_EXERCISE PROMPT:_ Should a line below contain the word "lines", report it.

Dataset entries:
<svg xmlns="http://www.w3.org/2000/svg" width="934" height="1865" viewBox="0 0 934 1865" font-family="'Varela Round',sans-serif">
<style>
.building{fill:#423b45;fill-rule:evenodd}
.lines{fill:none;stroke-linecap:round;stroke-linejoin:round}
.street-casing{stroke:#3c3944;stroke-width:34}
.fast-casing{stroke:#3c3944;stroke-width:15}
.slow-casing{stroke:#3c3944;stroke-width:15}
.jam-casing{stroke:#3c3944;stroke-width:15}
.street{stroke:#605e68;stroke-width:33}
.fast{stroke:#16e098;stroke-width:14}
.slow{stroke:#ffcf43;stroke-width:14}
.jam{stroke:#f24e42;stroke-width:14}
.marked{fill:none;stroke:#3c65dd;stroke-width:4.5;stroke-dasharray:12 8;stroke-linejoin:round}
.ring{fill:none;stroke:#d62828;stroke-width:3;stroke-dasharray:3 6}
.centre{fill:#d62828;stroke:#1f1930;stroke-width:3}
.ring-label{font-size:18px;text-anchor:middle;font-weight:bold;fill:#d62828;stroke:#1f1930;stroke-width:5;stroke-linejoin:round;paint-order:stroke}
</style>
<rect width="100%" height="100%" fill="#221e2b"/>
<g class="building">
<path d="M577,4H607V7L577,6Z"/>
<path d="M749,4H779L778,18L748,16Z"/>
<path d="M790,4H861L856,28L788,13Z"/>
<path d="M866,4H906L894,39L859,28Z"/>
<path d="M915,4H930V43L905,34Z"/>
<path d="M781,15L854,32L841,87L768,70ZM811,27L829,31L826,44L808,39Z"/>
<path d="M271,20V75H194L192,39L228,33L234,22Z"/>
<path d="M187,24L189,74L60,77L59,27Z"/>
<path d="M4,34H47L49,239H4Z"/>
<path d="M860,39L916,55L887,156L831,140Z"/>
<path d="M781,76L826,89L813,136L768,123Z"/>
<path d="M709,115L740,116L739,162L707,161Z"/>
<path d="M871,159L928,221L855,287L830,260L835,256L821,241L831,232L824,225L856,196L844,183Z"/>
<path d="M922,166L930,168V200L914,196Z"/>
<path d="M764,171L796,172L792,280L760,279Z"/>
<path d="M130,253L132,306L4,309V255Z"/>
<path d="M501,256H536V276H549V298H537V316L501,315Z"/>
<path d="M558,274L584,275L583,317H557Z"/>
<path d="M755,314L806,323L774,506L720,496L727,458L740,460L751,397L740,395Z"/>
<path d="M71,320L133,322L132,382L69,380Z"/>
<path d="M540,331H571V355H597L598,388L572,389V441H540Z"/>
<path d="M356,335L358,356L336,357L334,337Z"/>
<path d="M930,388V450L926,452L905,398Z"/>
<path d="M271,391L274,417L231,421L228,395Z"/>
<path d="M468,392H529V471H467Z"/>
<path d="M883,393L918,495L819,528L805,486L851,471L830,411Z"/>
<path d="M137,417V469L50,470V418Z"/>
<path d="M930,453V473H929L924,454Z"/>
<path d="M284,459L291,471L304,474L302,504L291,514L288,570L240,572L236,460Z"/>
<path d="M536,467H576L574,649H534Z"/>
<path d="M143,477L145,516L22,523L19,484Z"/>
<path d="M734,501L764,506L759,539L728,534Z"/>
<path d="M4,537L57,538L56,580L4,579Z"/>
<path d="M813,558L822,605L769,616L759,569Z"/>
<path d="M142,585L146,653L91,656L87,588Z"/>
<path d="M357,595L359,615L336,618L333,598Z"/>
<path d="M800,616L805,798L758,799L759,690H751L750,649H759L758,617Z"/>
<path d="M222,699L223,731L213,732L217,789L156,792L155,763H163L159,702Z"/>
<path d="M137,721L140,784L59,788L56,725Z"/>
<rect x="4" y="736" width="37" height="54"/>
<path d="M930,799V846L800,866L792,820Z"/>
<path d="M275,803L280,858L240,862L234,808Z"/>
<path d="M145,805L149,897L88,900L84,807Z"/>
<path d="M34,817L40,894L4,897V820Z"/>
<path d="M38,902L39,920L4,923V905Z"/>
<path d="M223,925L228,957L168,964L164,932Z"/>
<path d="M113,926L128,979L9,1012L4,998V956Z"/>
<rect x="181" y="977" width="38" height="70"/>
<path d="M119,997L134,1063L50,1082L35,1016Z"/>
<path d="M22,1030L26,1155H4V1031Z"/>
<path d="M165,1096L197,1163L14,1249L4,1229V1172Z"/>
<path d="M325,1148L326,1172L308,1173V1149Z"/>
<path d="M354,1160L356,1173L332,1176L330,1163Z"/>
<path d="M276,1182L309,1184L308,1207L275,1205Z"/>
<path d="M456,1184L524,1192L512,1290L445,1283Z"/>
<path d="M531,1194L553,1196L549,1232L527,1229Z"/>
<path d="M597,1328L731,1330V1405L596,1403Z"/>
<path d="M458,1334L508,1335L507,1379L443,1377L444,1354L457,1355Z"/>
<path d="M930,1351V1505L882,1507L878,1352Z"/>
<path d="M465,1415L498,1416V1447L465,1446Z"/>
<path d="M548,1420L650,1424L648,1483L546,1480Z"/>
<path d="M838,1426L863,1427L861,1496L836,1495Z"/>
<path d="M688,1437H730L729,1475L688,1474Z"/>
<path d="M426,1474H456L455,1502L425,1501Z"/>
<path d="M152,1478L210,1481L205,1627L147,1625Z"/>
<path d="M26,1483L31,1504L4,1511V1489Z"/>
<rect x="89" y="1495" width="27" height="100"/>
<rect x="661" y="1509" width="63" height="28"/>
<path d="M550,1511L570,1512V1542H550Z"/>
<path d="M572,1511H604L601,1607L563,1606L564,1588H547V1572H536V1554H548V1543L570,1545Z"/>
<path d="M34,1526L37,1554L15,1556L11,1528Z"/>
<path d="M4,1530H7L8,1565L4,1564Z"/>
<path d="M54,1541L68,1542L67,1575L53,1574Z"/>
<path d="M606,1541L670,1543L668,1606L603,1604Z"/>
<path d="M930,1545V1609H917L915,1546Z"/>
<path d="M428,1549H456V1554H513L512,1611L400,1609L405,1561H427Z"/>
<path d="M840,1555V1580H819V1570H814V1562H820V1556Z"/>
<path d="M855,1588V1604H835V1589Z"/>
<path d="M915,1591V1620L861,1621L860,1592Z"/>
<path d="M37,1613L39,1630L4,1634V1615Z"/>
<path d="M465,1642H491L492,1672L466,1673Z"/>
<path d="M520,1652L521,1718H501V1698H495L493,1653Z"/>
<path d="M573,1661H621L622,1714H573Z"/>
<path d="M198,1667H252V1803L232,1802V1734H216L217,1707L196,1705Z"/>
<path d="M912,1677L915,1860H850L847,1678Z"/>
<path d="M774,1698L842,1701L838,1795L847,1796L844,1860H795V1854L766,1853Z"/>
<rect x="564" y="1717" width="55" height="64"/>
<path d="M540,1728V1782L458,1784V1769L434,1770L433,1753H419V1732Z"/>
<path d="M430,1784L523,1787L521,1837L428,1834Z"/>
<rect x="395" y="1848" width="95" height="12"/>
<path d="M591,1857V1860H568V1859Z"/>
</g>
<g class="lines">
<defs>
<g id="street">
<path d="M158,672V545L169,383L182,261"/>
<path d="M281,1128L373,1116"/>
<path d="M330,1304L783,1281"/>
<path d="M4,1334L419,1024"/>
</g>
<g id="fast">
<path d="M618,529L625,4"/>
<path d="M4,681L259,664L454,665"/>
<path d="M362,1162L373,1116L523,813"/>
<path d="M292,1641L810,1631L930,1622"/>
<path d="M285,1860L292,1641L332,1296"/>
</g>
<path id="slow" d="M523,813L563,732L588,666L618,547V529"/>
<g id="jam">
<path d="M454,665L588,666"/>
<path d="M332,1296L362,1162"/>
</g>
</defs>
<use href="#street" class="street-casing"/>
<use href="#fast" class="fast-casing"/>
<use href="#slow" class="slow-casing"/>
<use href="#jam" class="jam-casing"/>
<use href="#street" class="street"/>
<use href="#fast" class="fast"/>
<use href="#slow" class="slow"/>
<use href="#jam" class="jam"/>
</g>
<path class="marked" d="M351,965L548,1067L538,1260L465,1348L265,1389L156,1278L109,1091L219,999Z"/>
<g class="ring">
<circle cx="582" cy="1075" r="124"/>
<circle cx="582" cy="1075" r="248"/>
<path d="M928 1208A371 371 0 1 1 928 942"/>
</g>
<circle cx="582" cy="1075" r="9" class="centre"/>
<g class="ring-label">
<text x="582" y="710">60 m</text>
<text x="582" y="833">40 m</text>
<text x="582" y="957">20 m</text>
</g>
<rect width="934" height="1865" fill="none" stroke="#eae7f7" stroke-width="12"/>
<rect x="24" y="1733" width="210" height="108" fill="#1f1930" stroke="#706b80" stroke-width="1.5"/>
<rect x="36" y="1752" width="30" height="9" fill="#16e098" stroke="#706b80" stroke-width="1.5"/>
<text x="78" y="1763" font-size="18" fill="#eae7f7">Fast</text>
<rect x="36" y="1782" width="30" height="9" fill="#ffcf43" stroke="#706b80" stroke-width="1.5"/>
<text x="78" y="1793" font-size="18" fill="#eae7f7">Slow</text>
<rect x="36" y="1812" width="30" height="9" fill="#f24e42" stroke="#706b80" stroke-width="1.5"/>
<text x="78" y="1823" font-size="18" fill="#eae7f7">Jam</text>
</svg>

_ANSWER TO THIS TASK:_
.lines{fill:none;stroke-linecap:round;stroke-linejoin:round}
<g class="lines">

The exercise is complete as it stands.